The San Juan Daily Star
Which elected leaders should do more on climate? Here’s what Americans say.

By Mira Rojanasakul and Catrin Einhorn
It will take some time to understand how Americans view last week’s collapse of climate legislation in Congress, but previous data holds some clues. When asked which elected officials should do more on climate, Americans point to Congress, according to recent surveys by the Yale Program on Climate Change Communication.
Last year, researchers found 61% of American adults thought Congress should do more to address global warming, according to modeling of national survey data. Only 52% thought the same of the president.
“People do understand, I think generally, that the president is not a king,” said Anthony Leiserowitz, who led the study and directs the Yale Program on Climate Change Communication. “It takes Congress to actually pass the laws and dedicate the money.”
When broken down by state, a majority of Americans in all but three believed that Congress should do more.
One of those is West Virginia, home to the Democrat responsible for last week’s failure to reach agreement on climate action. That senator, Joe Manchin, who has personal ties to the fossil fuel industry, cited fears of inflation in describing his decision.
If one Republican senator had joined the rest of the Democrats to pass the climate legislation, it would have altered temperatures on the planet, Leiserowitz said. Every fraction of a degree of warming brings greater risk of new catastrophes, scientists warn, like deadly heat waves, wildfires, extreme drought and increasingly powerful and destructive storms. But by voting with Democrats on climate, Republicans would potentially risk their political futures.

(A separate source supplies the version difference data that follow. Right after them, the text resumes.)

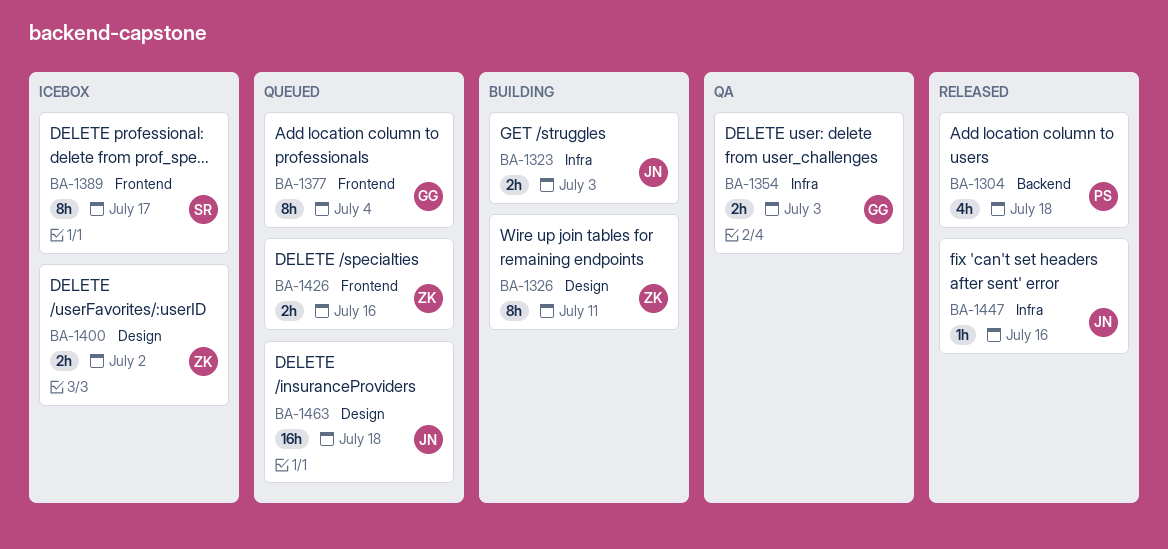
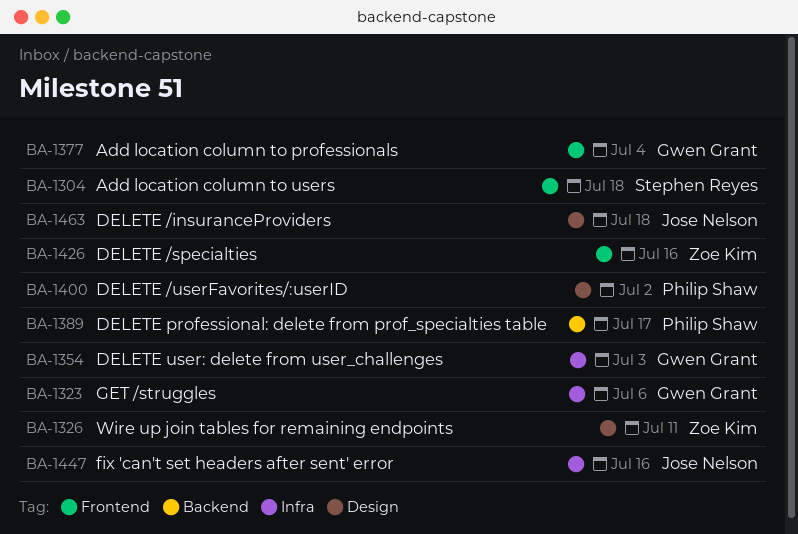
BA-1304, owner: Philip Shaw -> Stephen Reyes
BA-1304, label: Backend -> Frontend
BA-1323, owner: Jose Nelson -> Gwen Grant
BA-1323, due: Jul 3 -> Jul 6
BA-1389, owner: Stephen Reyes -> Philip Shaw
BA-1389, label: Frontend -> Backend
BA-1400, owner: Zoe Kim -> Philip Shaw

“Politics today is increasingly driven by base politics, so it’s not about catering to the average opinion of the voter in your state,” Leiserowitz said. “You’re going to get crucified by your right flank if you’re a Republican, as you will have crossed the fossil fuel industry, the small government groups, the nativists. That’s the stranglehold of our current system. It’s that people are trapped by their own extremes.”
Americans also look to another group of government leaders to do more on climate change: the state and local ones. The 2021 analysis found that 57% of Americans wanted their governor to do more to address global warming, and 59% wanted the same of local officials. Indeed, since the collapse of climate legislation last week, combined with a recent Supreme Court decision limiting the federal government’s power to regulate planet-warming emissions, state and local levels of government are among the remaining ways for the United States to fight global warming.
A Yale poll this spring, which was not broken down geographically, asked the same questions of registered voters. While the numbers differed slightly, the pattern remained regarding which elected officials they said should do more: 57% said Congress, 51% said President Joe Biden, 53% said their governor, and 55% said local officials.